Never one to have many friends, she now had none at the school she attended, St Julie’s Catholic High School in Woolton, an affluent suburb of Liverpool.
‘Don’t worry, you’ll grow out of it,’ her mother would say. However, for a young woman in her teens, that was not the advice she needed. Her parents were good people, but an adolescent looks to their peers, the other teenagers, for support. Instead, all they gave her was condemnation, bullying and teasing.
‘Fat pig, why don’t you stop eating?’ Sally O’Rourke, the worst of her critics would chant. Attractive and slim, with firm, pronounced breasts and a tight arse, she was by the age of sixteen, highly promiscuous. Popular at thirteen, all the other girls wanted to be her friend; at sixteen, all the bo
ys wanted to be up close and personal. She was an easy lay. Many a young stud lost their virginity on the village green, round the back of the bike shed, or on their parents’ bed when the house was empty, thanks to Sally.
All of the girls in Helen’s class seemed to be putting it about, as the saying went, all except Helen. She was sixteen and as interested in boys as anyone, but no one asked or cared. There was Fred Dagsworth, but he was one year younger, with a gammy leg, and had the worst body odour of anyone in the school. Stinky Dagsworth was definitely out of the question, even if he kept making suggestive comments.
‘What do you say to a screw around the back of the school, I’ll bring a condom?’ She wanted romance, but all he was offering was a five-minute fumble and the need of a bath afterwards. Apart from that, there was no one else.
One week after leaving school, she ran into Sally O’Rourke, her main antagonist at St Julies.
‘Helen, it’s great to see you,’ she said. ‘I didn’t see you on our last day. We must catch up for a drink.’ They were under the legal age to purchase alcohol, but Sally could always talk someone into buying it for them.
It was that night that Helen finally lost her virginity.
Sally needed an unattractive friend; she did not want competition down the pub when she was choosing her playmate for the night. A fat friend of a beautiful woman and Sally was certainly beautiful, even if she was vain and vacuous.
‘Meet me outside the Elephant Pub at 8:00 p.m. tonight. We can have a few pints and a few laughs.’

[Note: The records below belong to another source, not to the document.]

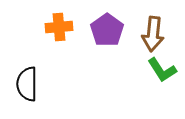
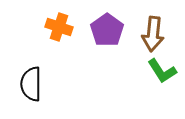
orange cross: rotated 24 degrees clockwise
green L-shape: moved 1 px down
black semicircle: moved 4 px right
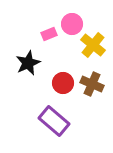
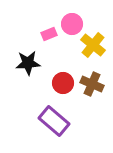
black star: rotated 20 degrees clockwise
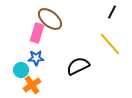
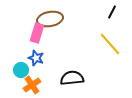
brown ellipse: rotated 50 degrees counterclockwise
blue star: rotated 21 degrees clockwise
black semicircle: moved 6 px left, 12 px down; rotated 20 degrees clockwise
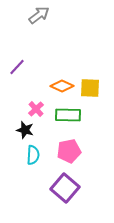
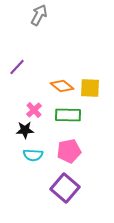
gray arrow: rotated 25 degrees counterclockwise
orange diamond: rotated 15 degrees clockwise
pink cross: moved 2 px left, 1 px down
black star: rotated 18 degrees counterclockwise
cyan semicircle: rotated 90 degrees clockwise
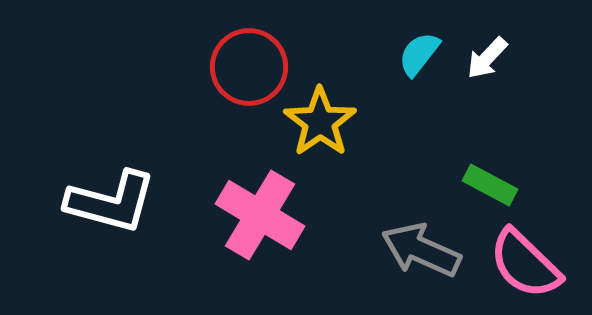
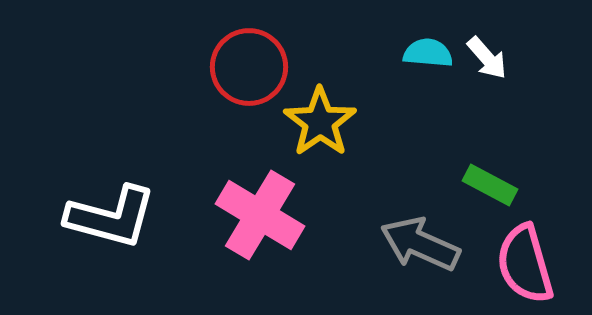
cyan semicircle: moved 9 px right, 1 px up; rotated 57 degrees clockwise
white arrow: rotated 84 degrees counterclockwise
white L-shape: moved 15 px down
gray arrow: moved 1 px left, 6 px up
pink semicircle: rotated 30 degrees clockwise
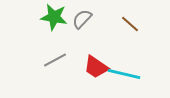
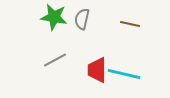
gray semicircle: rotated 30 degrees counterclockwise
brown line: rotated 30 degrees counterclockwise
red trapezoid: moved 1 px right, 3 px down; rotated 56 degrees clockwise
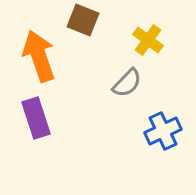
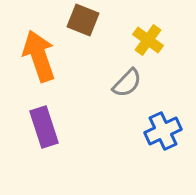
purple rectangle: moved 8 px right, 9 px down
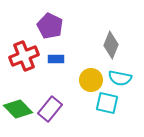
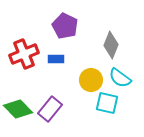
purple pentagon: moved 15 px right
red cross: moved 2 px up
cyan semicircle: rotated 25 degrees clockwise
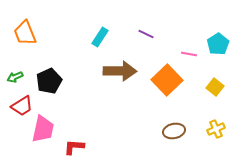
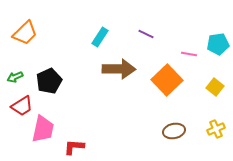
orange trapezoid: rotated 112 degrees counterclockwise
cyan pentagon: rotated 25 degrees clockwise
brown arrow: moved 1 px left, 2 px up
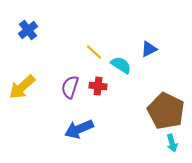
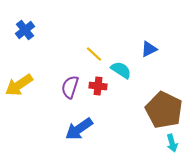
blue cross: moved 3 px left
yellow line: moved 2 px down
cyan semicircle: moved 5 px down
yellow arrow: moved 3 px left, 2 px up; rotated 8 degrees clockwise
brown pentagon: moved 2 px left, 1 px up
blue arrow: rotated 12 degrees counterclockwise
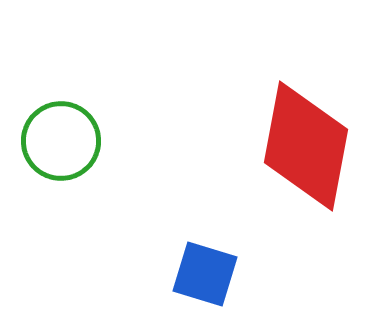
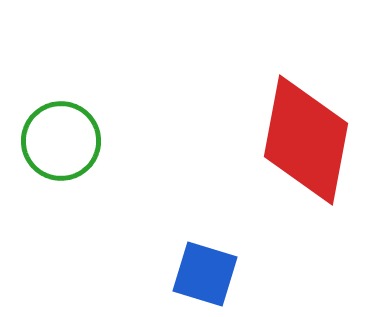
red diamond: moved 6 px up
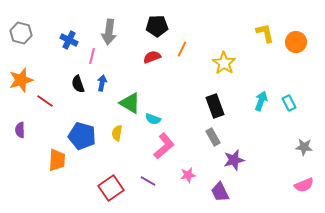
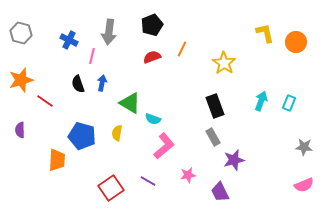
black pentagon: moved 5 px left, 1 px up; rotated 20 degrees counterclockwise
cyan rectangle: rotated 49 degrees clockwise
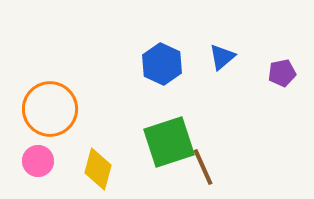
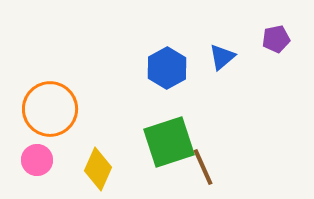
blue hexagon: moved 5 px right, 4 px down; rotated 6 degrees clockwise
purple pentagon: moved 6 px left, 34 px up
pink circle: moved 1 px left, 1 px up
yellow diamond: rotated 9 degrees clockwise
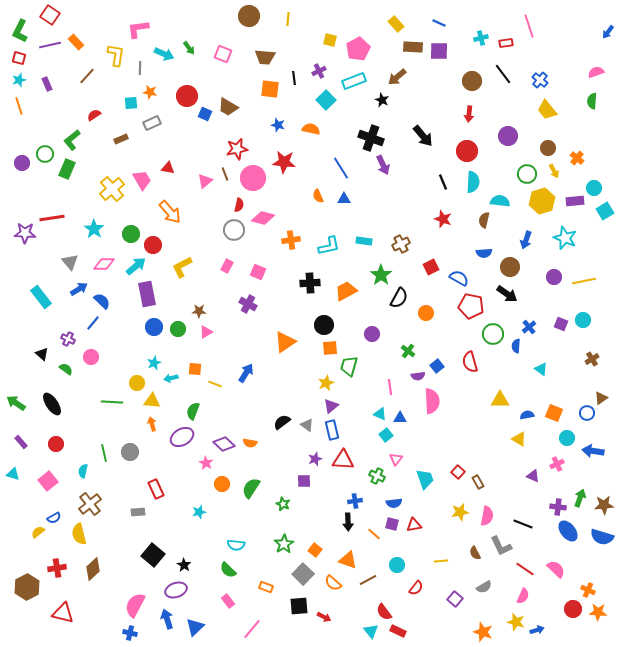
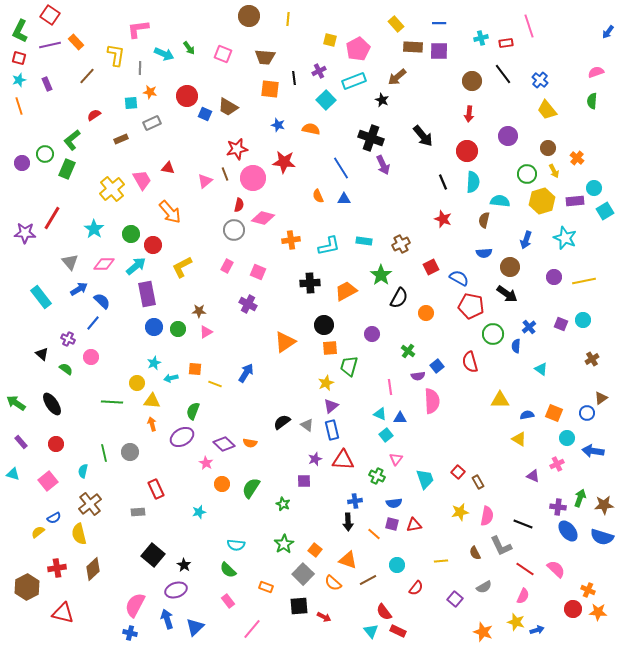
blue line at (439, 23): rotated 24 degrees counterclockwise
red line at (52, 218): rotated 50 degrees counterclockwise
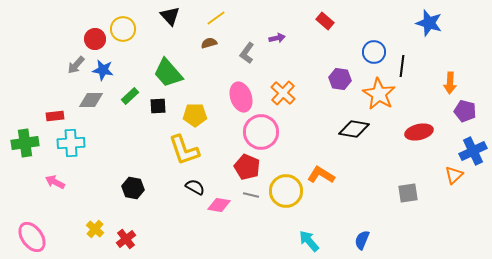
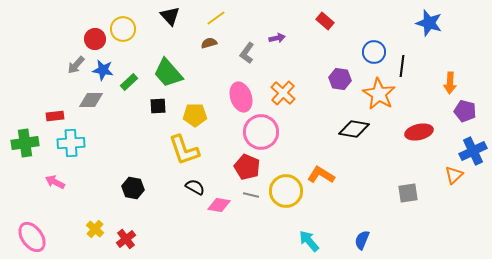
green rectangle at (130, 96): moved 1 px left, 14 px up
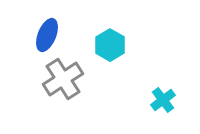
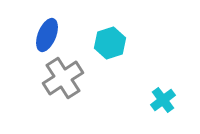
cyan hexagon: moved 2 px up; rotated 12 degrees clockwise
gray cross: moved 1 px up
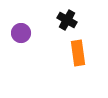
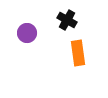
purple circle: moved 6 px right
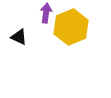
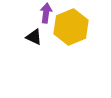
black triangle: moved 15 px right
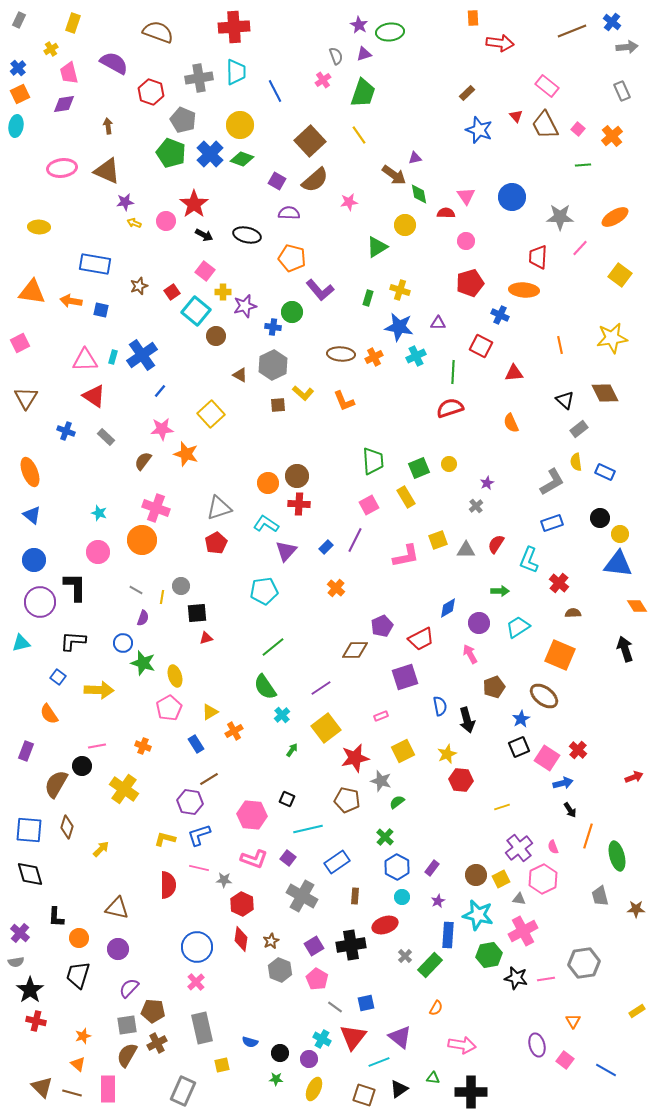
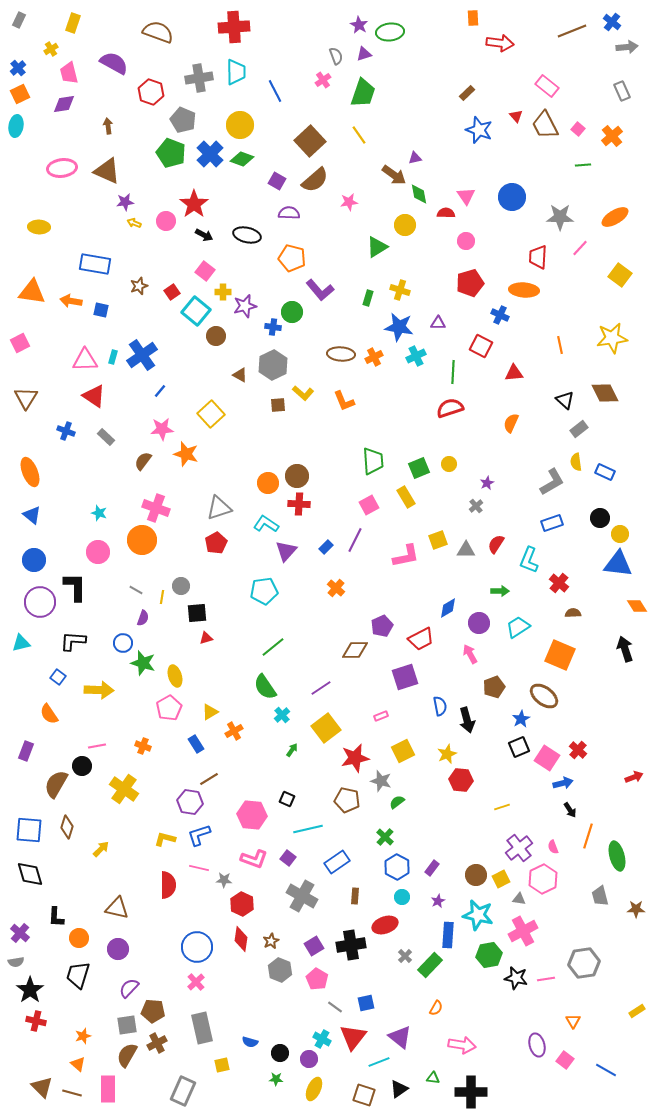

‘Okay, see you then.’ Helen was excited.
At eight o’clock that night, they met outside the pub in Woolton Street, the beautiful girl with the chubby friend. Helen, lacking in confidence and self-worth, was enamoured of the friendship of the one person that she had wanted as a friend at school.
Soon there was a group of local lads in their twenties, all well-oiled after a few pints of Carlsberg. Sally had chosen James Halsworthy, a strapping lad who played for the local football team. The others had also picked her but, as the night wore on, and the pints flowed, and then the shots of rum, they turned their attention to Helen. She was excited and equally drunk, and the more they drank, the more beautiful she became.